1847 Hermann Daniel Uhlig, pioneer deaf missionary, was born (d. 15 August 1913).
1849 The first cornerstone was laid for Concordia Seminary in Saint Louis.
1855 Solomon Erb Ochsenford, professor at Muhlenberg College (1899–1909), was born near New Hanover, Douglass Township, Montgomery County, Pennsylvania (d. 19 June 1932).
1876 John Caspar Mattes, professor at Wartburg Theological Seminary (Dubuque, Iowa) from 1939 to 1948 and hymn translator, was born in Easton, Pennsylvania (d. 27 January 1948).
1877 Rebekah Hope Taylor (nee Morley), hymn translator, died. She was a daughter of S. Morley, M.P., and married H. W. Taylor, a member of the Plymouth Brethren. She contributed to the Enlarged London Hymn Book (1873). Her Letters were published in 1878. [The Handbook to the Lutheran Hymnal, comp.
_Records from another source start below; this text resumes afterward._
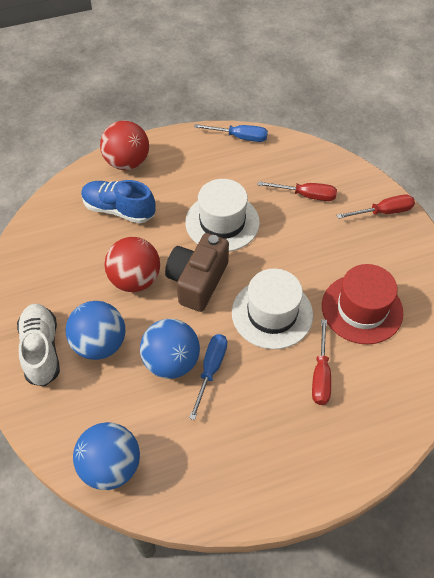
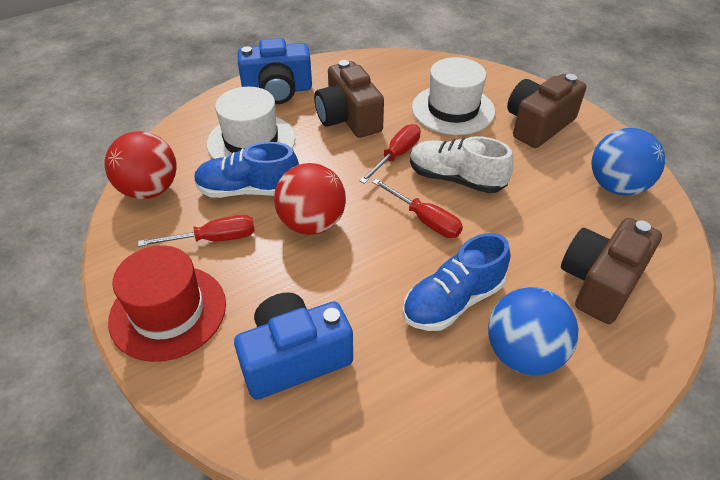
blue ball: 3 -> 2
blue camera: 0 -> 2
blue screwdriver: 2 -> 0
blue shoe: 1 -> 2
brown camera: 1 -> 3

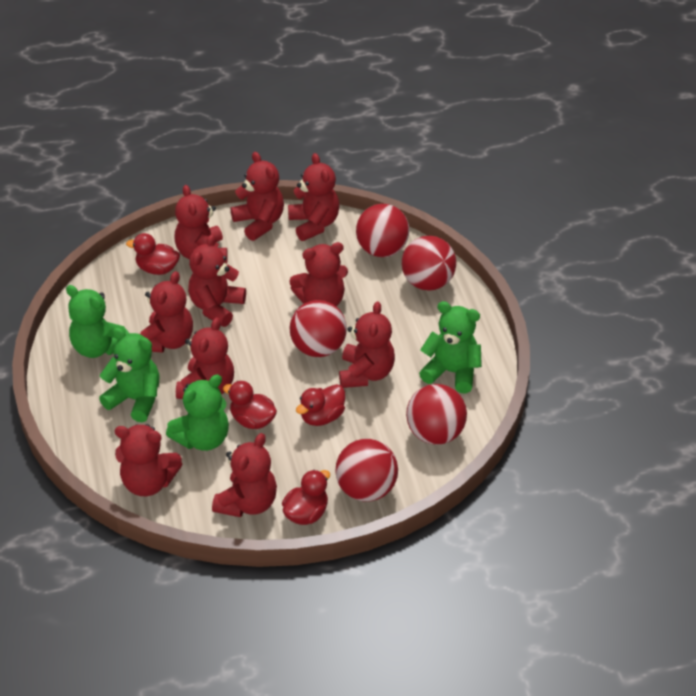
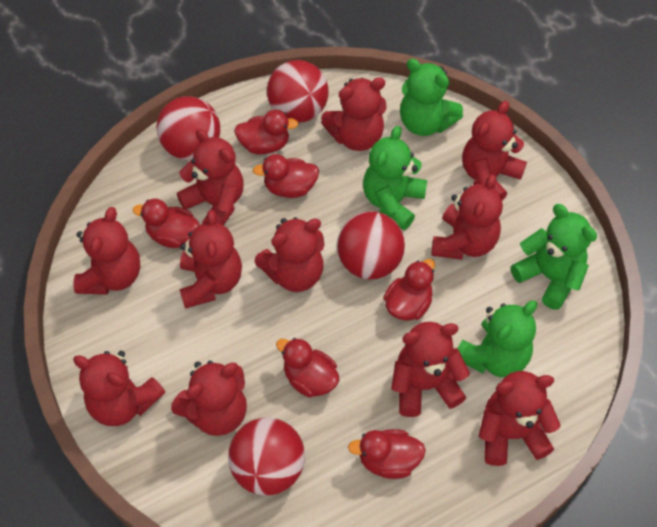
red ball: 5 -> 4
red duck: 4 -> 6
red teddy bear: 10 -> 11

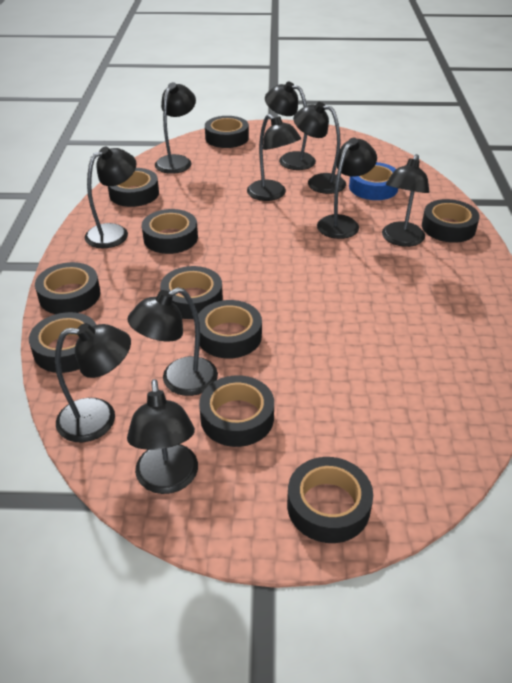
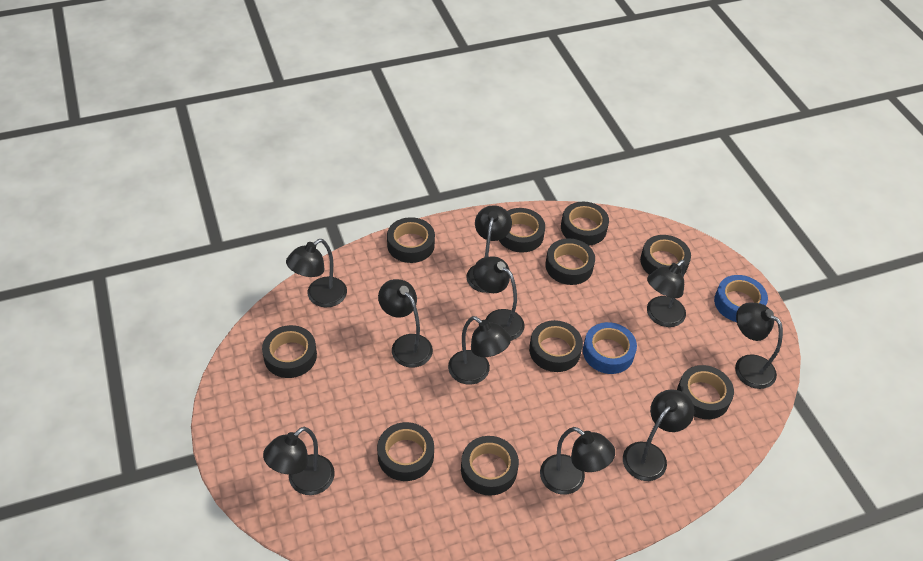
blue tape: 1 -> 2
W. G. Polack (Saint Louis: CPH, 1942): 586]
1887 Rhenish Mission work began in New Guinea.
1889 Oswald J. Smith, Canadian clergyman, author and composer of hymns, was born (d. 25 January 1986).
1904 Émile Combs (1835–1921), French anti-clericalist politician, introduced a bill for the separation of church and state in France. The bill passed in December 1905, thereby ending the Concordat of 1801 and allowing complete liberty of conscience.
1905 Otto Daniel August Hoyer, professor and director at Dr. Martin Luther College (New Ulm, Minnesota); director of Michigan Lutheran Seminary (Saginaw, Michigan), a secondary school of the Michigan Synod; and professor and inspector at Northwestern College (Watertown, Wisconsin), died (b. 17 November 1849, Hamburg, Germany).
1920 Abraham Kuyper (b. 29 October 1837), Dutch Calvinist theologian and statesman, died.
1925 Moody Memorial Church in Chicago, Illinois, was dedicated.
1953 Kosaku Nao, the first Missouri Synod Japanese pastor, was installed at Kugenuma.
1985 A convention of three districts of the Lutheran Church—Missouri Synod, all existing in Canada, as well as some congregations in the Minnesota North, English, and SELC Districts, voted overwhelmingly to ask the 1986 LCMS convention to give authorization to form an autonomous, indiginous, partner church. This new body would be called the Lutheran Church—Canada. The delegates to this convention approved a proposed constitution and continued work toward a protocol document outlining the relationship between the LCMS and the LCC.